Subject: Anywhere but here

I rather enjoyed Dave Sitek’s woozy, scuffed-up production. Occasionally, he veers toward cinematic touches reminiscent of the Phil Spector/Van Dyke Parks camp – I’m thinking about the muffled bass drum, jingle bells, swirly strings and multitracked background harmonies (courtesy of David Bowie) on Fannin Street. On other tracks, like No One Knows I’m Gone, which builds from a chorus of crickets into thick washes of reverberating guitar and keyboards, Sitek draws on bleak alt-rockers like Joy Division (and their acolytes in Interpol).

All of this makes for a fine indie rock album, but I don’t know that Anywhere I Lay My Head passes muster as a Tom Waits cover album. It’s not that I expect ScarJo and Sitek to mimic Waits’s unique rattle-and-clang vibe, but it’d be nice if the songs here had some connection to the philosophy and mood of the originals. With the possible exception of the gorgeous, wistful ballads on Waits’s debut, Closing Time (one of my desert-island picks), his compositions always have an air of theatricality, of wonderment. Sometimes you can hear creepy-crawlies lurking in the shadows of his clattering tin-pan percussion; other times, there’s a surprising beauty in the way his rough, bear-like grunt claws its way up a tower of folksy strings. (I would love to see what these songs are like in the hands of an artist like Eleni Mandell, the L.A. chanteuse who specializes in noirish cabaret pop and jazz.)

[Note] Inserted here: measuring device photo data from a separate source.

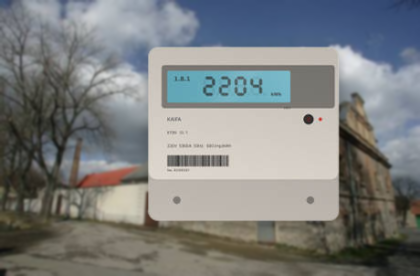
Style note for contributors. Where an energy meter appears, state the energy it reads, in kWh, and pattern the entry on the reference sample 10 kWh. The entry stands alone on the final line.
2204 kWh
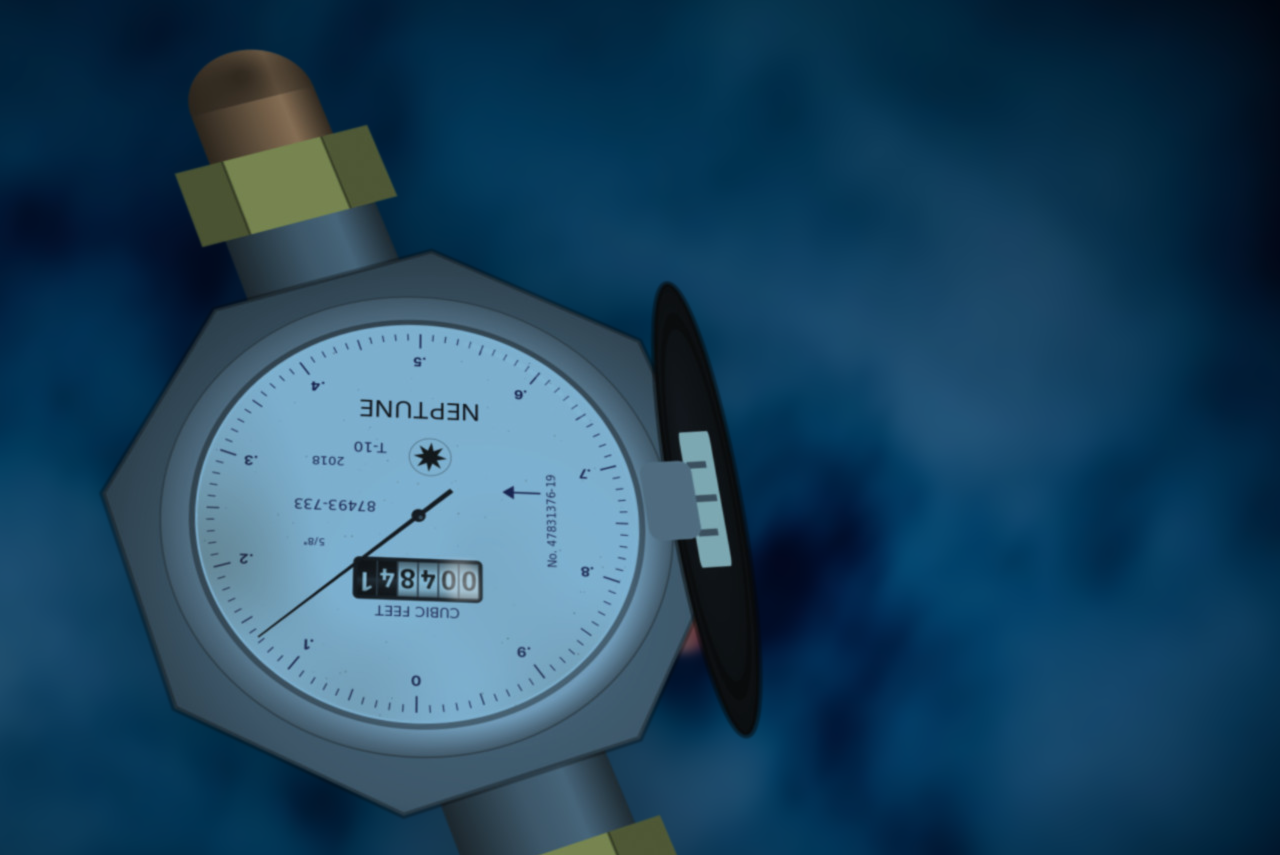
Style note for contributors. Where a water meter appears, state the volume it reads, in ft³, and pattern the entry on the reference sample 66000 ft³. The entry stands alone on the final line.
4841.13 ft³
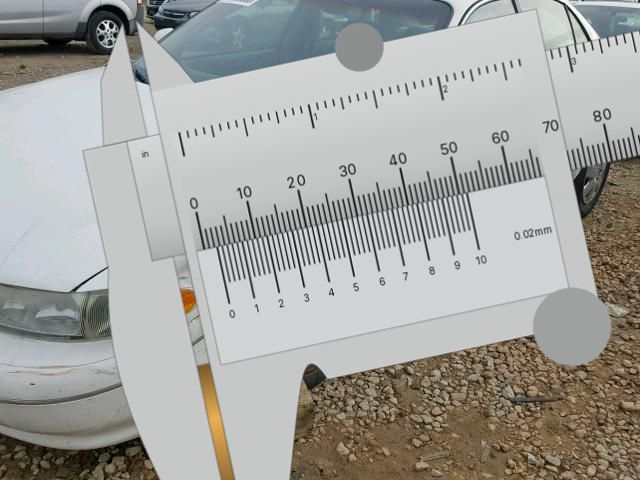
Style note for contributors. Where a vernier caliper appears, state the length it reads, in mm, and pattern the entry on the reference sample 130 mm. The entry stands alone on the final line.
2.5 mm
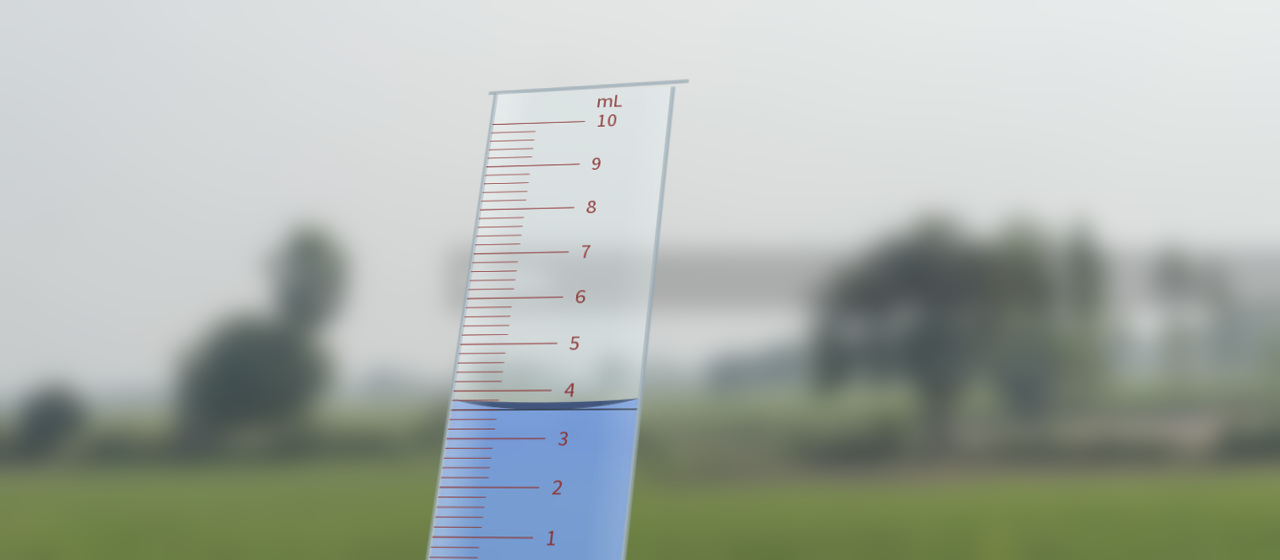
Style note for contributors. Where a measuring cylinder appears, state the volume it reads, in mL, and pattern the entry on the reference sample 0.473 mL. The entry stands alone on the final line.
3.6 mL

I’m not surprised by any of the pieces that make up Anywhere I Lay My Head. ScarJo’s deadpan vocals are par for the course, and her collaborators have been carefully selected from hipster-approved acts in order to add a frisson of accessible indie credibility. Every bit, right down to the arrangements, feels very calculated, which is the last thing you want when you’re trying to navigate the wacky world of Tom Waits.

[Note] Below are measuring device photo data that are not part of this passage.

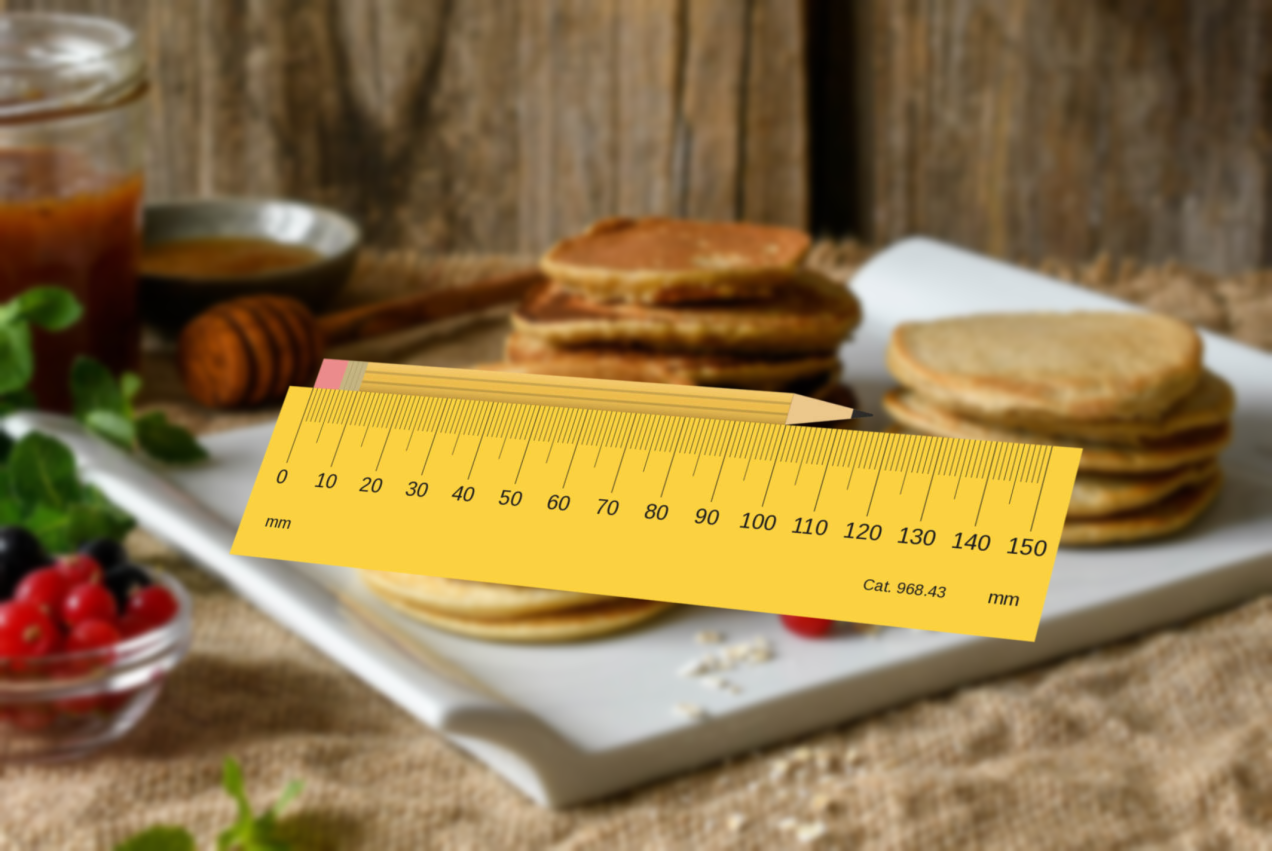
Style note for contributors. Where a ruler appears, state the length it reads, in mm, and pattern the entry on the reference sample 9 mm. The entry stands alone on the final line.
116 mm
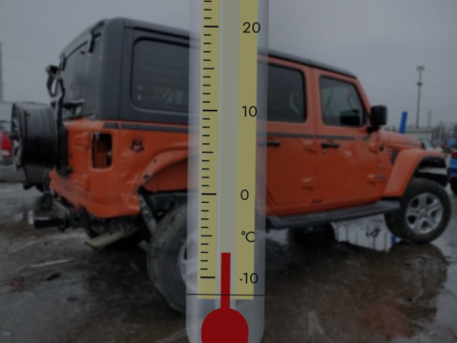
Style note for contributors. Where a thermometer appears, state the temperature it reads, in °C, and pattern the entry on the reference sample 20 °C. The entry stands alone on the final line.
-7 °C
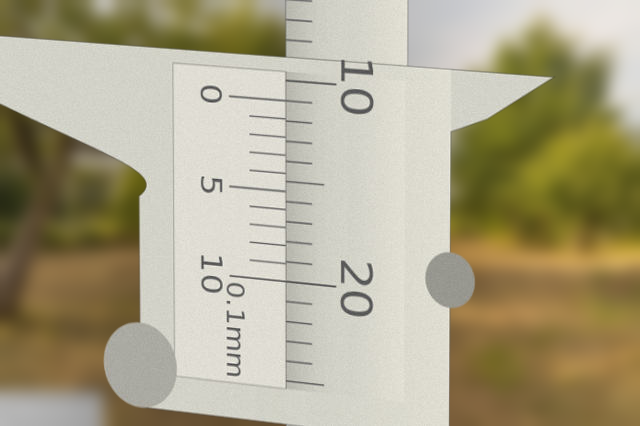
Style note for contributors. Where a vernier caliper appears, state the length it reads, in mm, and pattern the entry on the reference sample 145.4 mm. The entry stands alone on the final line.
11.0 mm
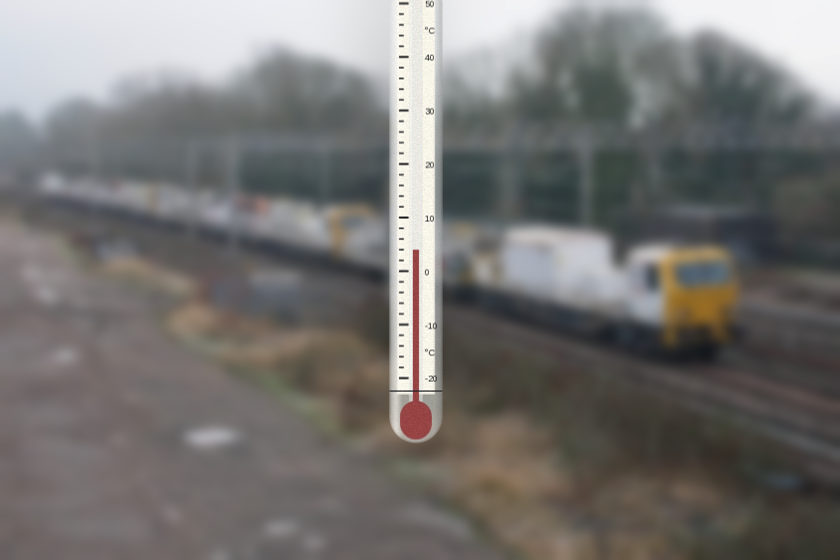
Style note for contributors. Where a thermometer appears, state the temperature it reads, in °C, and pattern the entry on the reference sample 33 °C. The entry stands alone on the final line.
4 °C
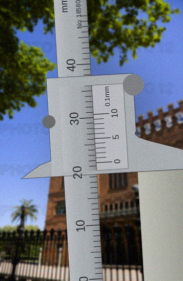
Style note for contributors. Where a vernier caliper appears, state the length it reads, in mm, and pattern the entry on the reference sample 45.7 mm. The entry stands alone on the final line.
21.6 mm
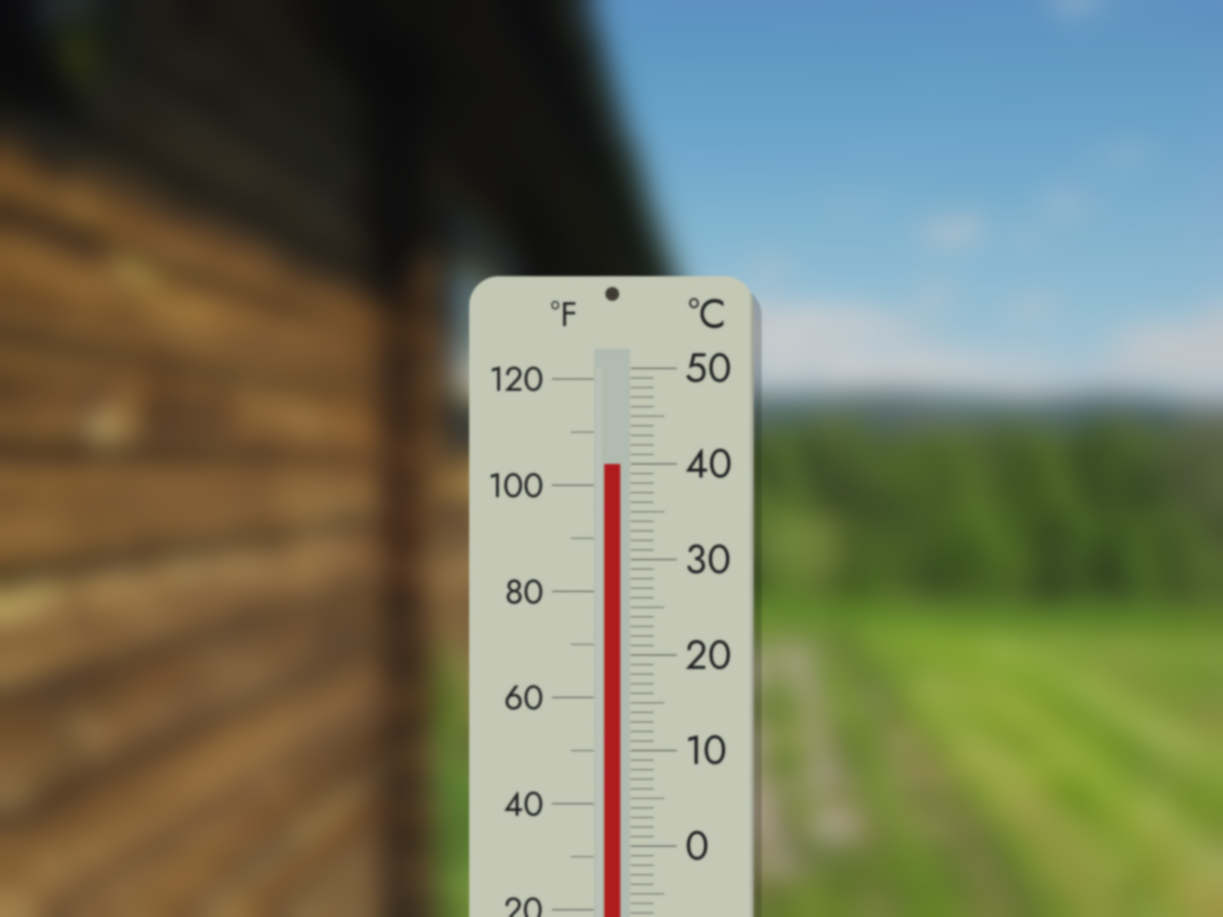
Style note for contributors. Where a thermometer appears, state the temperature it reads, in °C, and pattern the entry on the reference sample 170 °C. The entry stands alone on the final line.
40 °C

Favourite tracks: Falling Down, Song For Jo, Green Grass, Fannin Street

Rating: ** (out of five)

To: Sarah Liss

From: Lee Ferguson

Subject: Album with no cheer

That theatricality is exactly what I was hoping to hear on AILMH, and Dave Sitek makes a valiant effort to create some of Waits’s showier flourishes. The album’s first track, Fawn, strikes me as a perfect primer for listeners unfamiliar with Waits’s songbook: it begins with a Southern church-style organ, gives way to jittery, strip-joint cymbals and culminates in lurid saxophones that belong in a rain-slicked film noir. I also like the layered approach Sitek takes on Falling Down, which ends with Scarlett’s echoing voice(s) in a round, creating the creepy sensation that multiple ScarJos are singing out to us from the depths of some dank well.

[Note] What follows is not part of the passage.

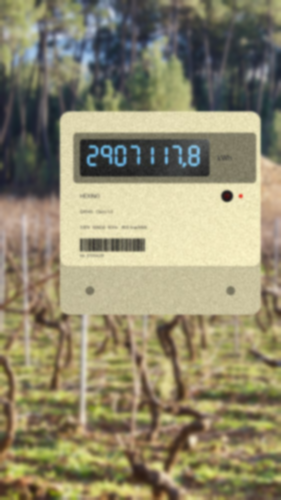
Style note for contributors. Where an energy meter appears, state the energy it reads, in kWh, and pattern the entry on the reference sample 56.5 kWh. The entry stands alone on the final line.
2907117.8 kWh
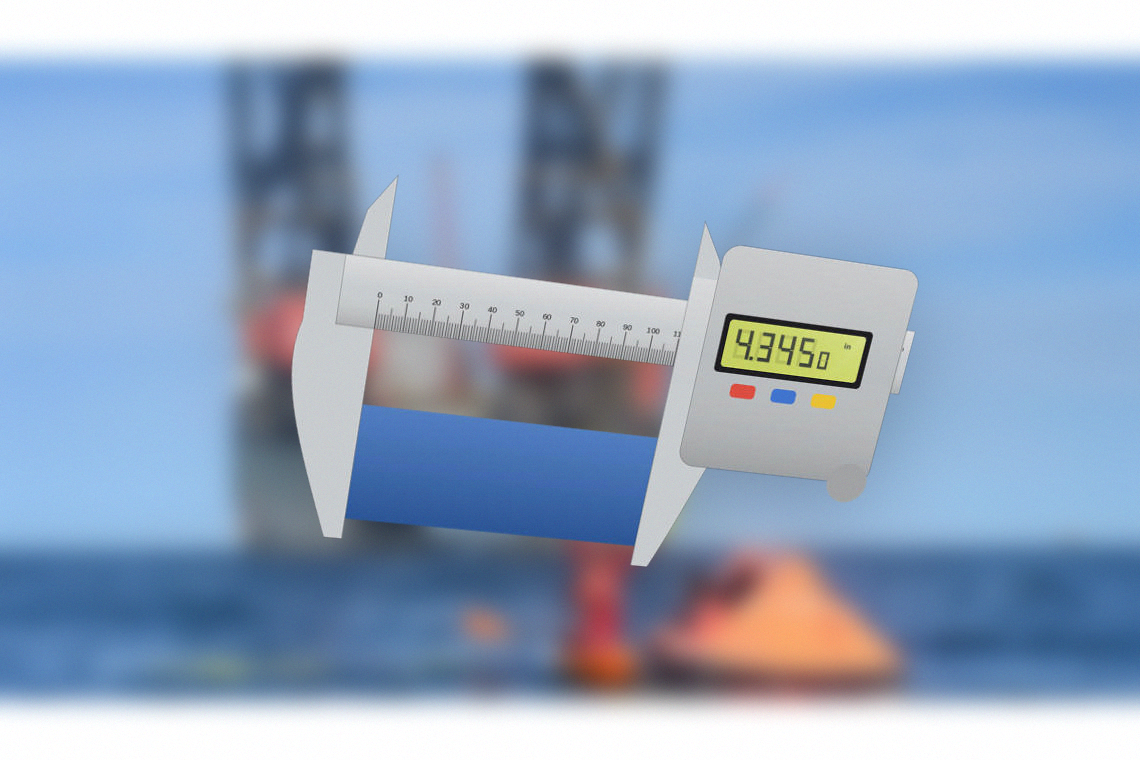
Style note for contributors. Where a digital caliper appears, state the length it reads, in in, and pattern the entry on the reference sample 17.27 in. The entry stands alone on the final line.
4.3450 in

But aside from the tracks we’ve both singled out, the album sounds more indie rock than Waits proper. Scarlett’s one original tune, Song for Jo, has a nice, early Liz Phair vibe to it, but there are some real misfires on Anywhere I Lay My Head that I just can’t shake. The title track feels very AM radio to me, and her take on I Don’t Want to Grow Up is the closest thing to sacrilege on this disc.

In your opening, you nailed what distresses me most about Anywhere I Lay My Head: Johansson may love Tom Waits, but that’s different than getting Tom Waits, and her pampered-little-girl take on I Don’t Want to Grow Up exemplifies the huge disconnect between Scarlett and her source material. In adopting the faux-edgy, downbeat Valley of the Dolls delivery, ScarJo inadvertently drains most of the discordant magic out of these beloved songs.

So we’ve arrived at the same conclusion — though I’m giving AILMH a half star more than you because the train wreck that is Town with No Cheer is sung with such (unintentional) drag-queen, Amanda Lear fabulousness, I suspect it will achieve some kind of cult following years from now.

Until then, I suggest both of us go lay our heads somewhere and continue playing our well-worn copies of Closing Time.

Favourite tracks: Falling Down, Song For Jo, Green Grass, Fannin Street, Fawn (guilty pleasure track: Town With No Cheer)

Rating: **1/2

Lee Ferguson and Sarah Liss write about the arts for CBCNews.ca.